Weak convergence in $X=L^p(0,1)$ for $1<p<\infty$ can be characterized as following: $f_n\rightharpoonup f$ if and only if $f_n$ is bounded in $X$ and $\int_{(0,t)}\;f_n\;\rightarrow \int_{(0,t)}\;f$ pointwise for every $0\leq t\leq 1$.
Is this true also for $X=L^p(0,\infty)$ for $1<p<\infty$ (if we replace the condition $0\leq t\leq 1$ by $0\leq t$) ? Thank you in advance for answer.
We have to prove that linear combinations of functions of the form $\mathbf 1_{(0,t)}$ ($t\gt 0$) form a dense subset in $\mathbb L^q(0,+\infty)$ for any $1\lt q\lt +\infty$. We then apply this for $q$ such that $1/p+1/q=1$ and use boundedness and the fact that $f$ belong to $\mathbb L^p$ (there is probably a more elementary argument, but to see this, we can use reflexivity of $\mathbb L^p$ for $1\lt p\lt +\infty$) to get the weak convergence.
Proving that linear combinations of functions of the form $\mathbf 1_{(0,t)}$ ($t\gt 0$) form a dense subset in $\mathbb L^q(0,+\infty)$ for any $1\lt q\lt +\infty$ is equivalent to prove that the collection linear combinations of indicator functions of bounded sets in dense in $\mathbb L^q$. This is due to the fact that sets of finite Lebesgue measure can be approximated with respect to Lebesgue measure by open sets which can be written themselves as a countable disjoint union of open intervals.

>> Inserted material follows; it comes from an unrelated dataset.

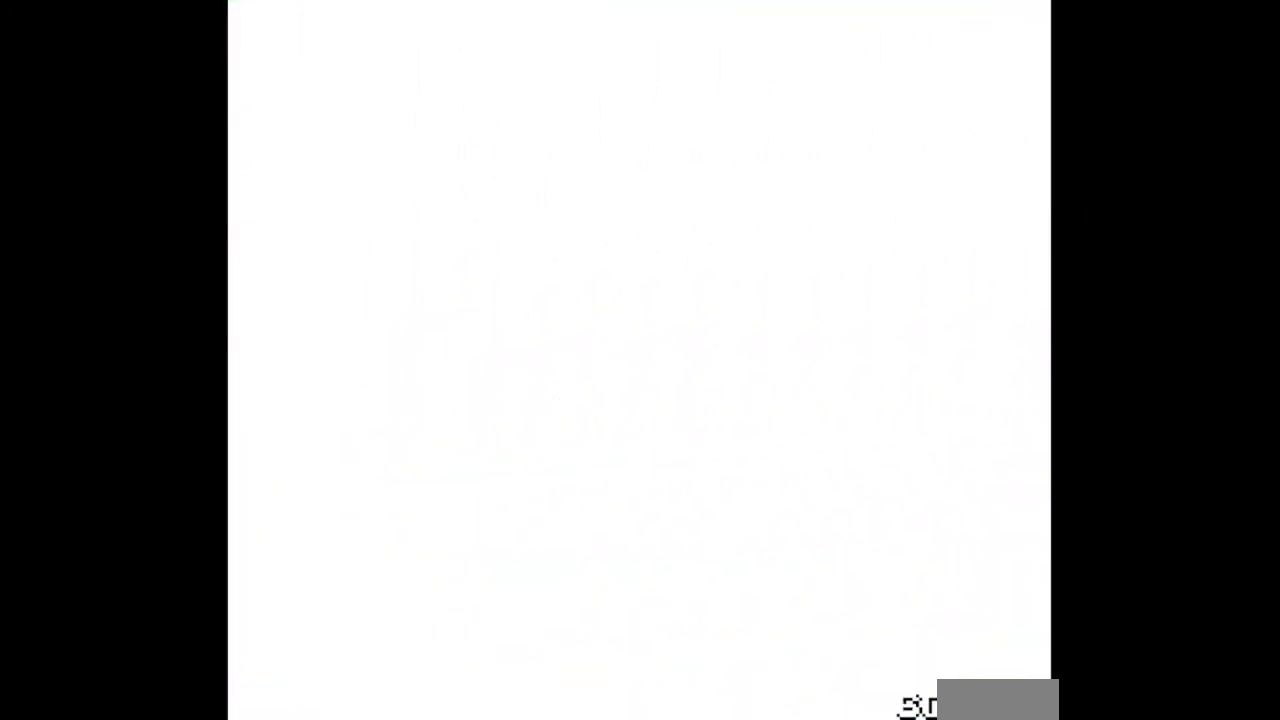
{"buttons": [], "events": []}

The fact that the collection linear combinations of indicator functions of bounded sets in dense in $\mathbb L^q$ follows from the definition of Lebesgue integral and the fact that if $A\subset (0,+\infty)$ has a finite measure and $\varepsilon \gt 0$, we can find a bounded set $A_\varepsilon $ such that $\left|\lambda(A)-\lambda\left(A_\varepsilon\right)\right|\lt \varepsilon$.